To fully grasp the calamity that would have ensued had this happened, I highly recommend readers catch up on another backdoor recently discovered on the Linux OS in April of this year.

I covered this incredible story – and one software engineer’s incredible luck at coincidentally discovering the backdoor – right here in Outer Limits – The World Just Barely Avoided a Doomsday.

While CrowdStrike has been blamed for this massive IT outage, it’s not the only party at fault. I would argue that Microsoft is equally to blame.

This event raises some important questions, mainly:

  • Why did CrowdStrike pre-install a faulty driver on its customers’ systems? It has been there for months, or possibly years.

  • Why did CrowdStrike push out a data file to set off the faulty driver and crash its Windows-based customers’ machines?

  • Why didn’t CrowdStrike test the new data file in a controlled environment before pushing it out to all of its Windows-based customers?

  • Why did CrowdStrike decide to push the update out in one go to everyone, instead of doing it in controlled batches?

  • Why hadn’t Microsoft identified the faulty driver that had been pre-installed on its customers’ machines?

  • Was CrowdStrike itself compromised, perhaps infiltrated, by a nation-state… and did it unknowingly push out a “trigger” to set off the pre-installed file?

It’s important to note that CrowdStrike (CRWD) is a $64 billion publicly traded company.

It’s one of the most successful cybersecurity companies in history.

And we know Microsoft (MSFT) is worth more than $3 trillion.

These are both extremely well-staffed, profitable, best-in-class software companies. It is very hard for me to believe that this event was just sheer incompetence and that the company “just forgot” to test the data update before it sent it.

I’ve worked with software for most of my career as a high-tech executive, and there are extensive quality and testing processes in place, designed precisely to avoid a situation like this.

The software and cybersecurity industries always test in a “sandbox” to ensure that updates work properly and don’t crash systems. Always.

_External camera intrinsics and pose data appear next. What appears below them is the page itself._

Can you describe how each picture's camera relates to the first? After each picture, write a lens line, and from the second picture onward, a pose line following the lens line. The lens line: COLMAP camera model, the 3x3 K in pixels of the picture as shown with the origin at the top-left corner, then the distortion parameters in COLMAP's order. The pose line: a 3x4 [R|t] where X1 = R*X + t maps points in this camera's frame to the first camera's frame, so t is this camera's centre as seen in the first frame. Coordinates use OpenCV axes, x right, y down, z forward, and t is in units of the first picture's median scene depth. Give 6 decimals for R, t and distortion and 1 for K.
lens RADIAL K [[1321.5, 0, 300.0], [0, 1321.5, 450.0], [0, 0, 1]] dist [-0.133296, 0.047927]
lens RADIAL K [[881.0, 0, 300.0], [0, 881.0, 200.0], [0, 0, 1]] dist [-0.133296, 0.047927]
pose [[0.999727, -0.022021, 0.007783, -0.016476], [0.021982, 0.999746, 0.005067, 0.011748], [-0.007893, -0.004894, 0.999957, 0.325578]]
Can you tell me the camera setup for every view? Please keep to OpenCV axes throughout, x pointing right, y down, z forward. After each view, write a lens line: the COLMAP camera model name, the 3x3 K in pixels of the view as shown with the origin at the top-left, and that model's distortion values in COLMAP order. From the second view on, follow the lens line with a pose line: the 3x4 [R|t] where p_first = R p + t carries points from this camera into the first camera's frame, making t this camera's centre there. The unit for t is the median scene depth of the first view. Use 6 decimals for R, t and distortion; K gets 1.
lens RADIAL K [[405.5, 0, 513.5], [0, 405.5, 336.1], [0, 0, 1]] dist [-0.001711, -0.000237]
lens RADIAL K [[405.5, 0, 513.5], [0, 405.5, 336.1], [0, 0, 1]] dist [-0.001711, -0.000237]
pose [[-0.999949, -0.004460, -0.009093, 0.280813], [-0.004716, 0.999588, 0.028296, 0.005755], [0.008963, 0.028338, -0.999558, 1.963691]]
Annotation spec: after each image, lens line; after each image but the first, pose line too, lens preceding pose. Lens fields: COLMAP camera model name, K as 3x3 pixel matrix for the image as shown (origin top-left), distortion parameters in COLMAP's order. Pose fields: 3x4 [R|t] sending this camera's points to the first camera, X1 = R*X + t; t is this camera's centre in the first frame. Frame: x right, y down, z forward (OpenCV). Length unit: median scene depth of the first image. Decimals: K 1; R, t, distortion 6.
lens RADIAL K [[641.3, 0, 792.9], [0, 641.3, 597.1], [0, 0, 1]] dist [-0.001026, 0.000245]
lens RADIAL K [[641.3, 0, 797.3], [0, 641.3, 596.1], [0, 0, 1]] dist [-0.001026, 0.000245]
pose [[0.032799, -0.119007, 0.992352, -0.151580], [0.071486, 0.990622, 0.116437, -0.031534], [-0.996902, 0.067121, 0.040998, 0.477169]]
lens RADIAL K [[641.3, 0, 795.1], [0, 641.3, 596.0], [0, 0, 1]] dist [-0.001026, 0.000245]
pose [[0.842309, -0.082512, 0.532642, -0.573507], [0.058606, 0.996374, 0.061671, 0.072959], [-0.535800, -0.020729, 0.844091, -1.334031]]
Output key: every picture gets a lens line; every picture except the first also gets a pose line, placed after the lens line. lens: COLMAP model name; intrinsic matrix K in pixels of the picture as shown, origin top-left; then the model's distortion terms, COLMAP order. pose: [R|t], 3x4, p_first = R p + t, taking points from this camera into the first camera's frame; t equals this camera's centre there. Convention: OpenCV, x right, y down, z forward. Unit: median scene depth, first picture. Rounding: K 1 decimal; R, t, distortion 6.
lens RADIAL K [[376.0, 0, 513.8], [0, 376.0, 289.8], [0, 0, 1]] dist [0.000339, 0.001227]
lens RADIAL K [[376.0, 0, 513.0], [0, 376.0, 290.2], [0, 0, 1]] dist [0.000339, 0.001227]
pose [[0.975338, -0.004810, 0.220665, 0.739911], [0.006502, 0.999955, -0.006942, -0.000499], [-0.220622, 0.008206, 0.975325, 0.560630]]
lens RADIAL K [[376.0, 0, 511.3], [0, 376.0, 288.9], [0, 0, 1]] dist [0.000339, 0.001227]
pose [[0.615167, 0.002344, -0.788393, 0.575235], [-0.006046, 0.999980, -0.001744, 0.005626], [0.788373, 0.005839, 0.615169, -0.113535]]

And yet, we’re supposed to believe that this was just a stupid mistake?

I don’t think so.

A Dry Run?

There’s an alternative line of thinking…

Lina Khan, the Chair of the Federal Trade Commission (FTC), used the event as an opportunity to highlight corporate concentration risk, as well as what she believes is a lack of resiliency in cloud providers.

Source: X

She’s not wrong. Concentration risk is real, especially when we’re referring to Windows, Linux (which is open source), and Android OS for mobile phones.

And there certainly is a need for more resiliency. We explored that topic as it relates to the vulnerabilities and espionage of subsea cables last Wednesday in The Bleeding Edge – The World’s Defense Against Subsea Espionage.

But was there concentration risk in a cloud provider like CrowdStrike? The CrowdStrike update impacted about 8.5 million Windows-based computers around the world. While that might sound like a lot, it represents less than 1% of all Windows machines.

Also interesting is that it was regulators, specifically the European Union, that forced Microsoft years ago to allow cybersecurity players to have access to the Windows kernel so there could be fair competition in cybersecurity to protect Windows machines.

Even more interesting is that CrowdStrike caused a similar event on a small subset of Linux servers earlier this year in April. One would have thought that if this was a bug discovered on Linux machines, it would have been double-checked for Windows as well.

It raises the question again…

Was April just a dry run? And was the latest event designed to send a clear message from one party to another?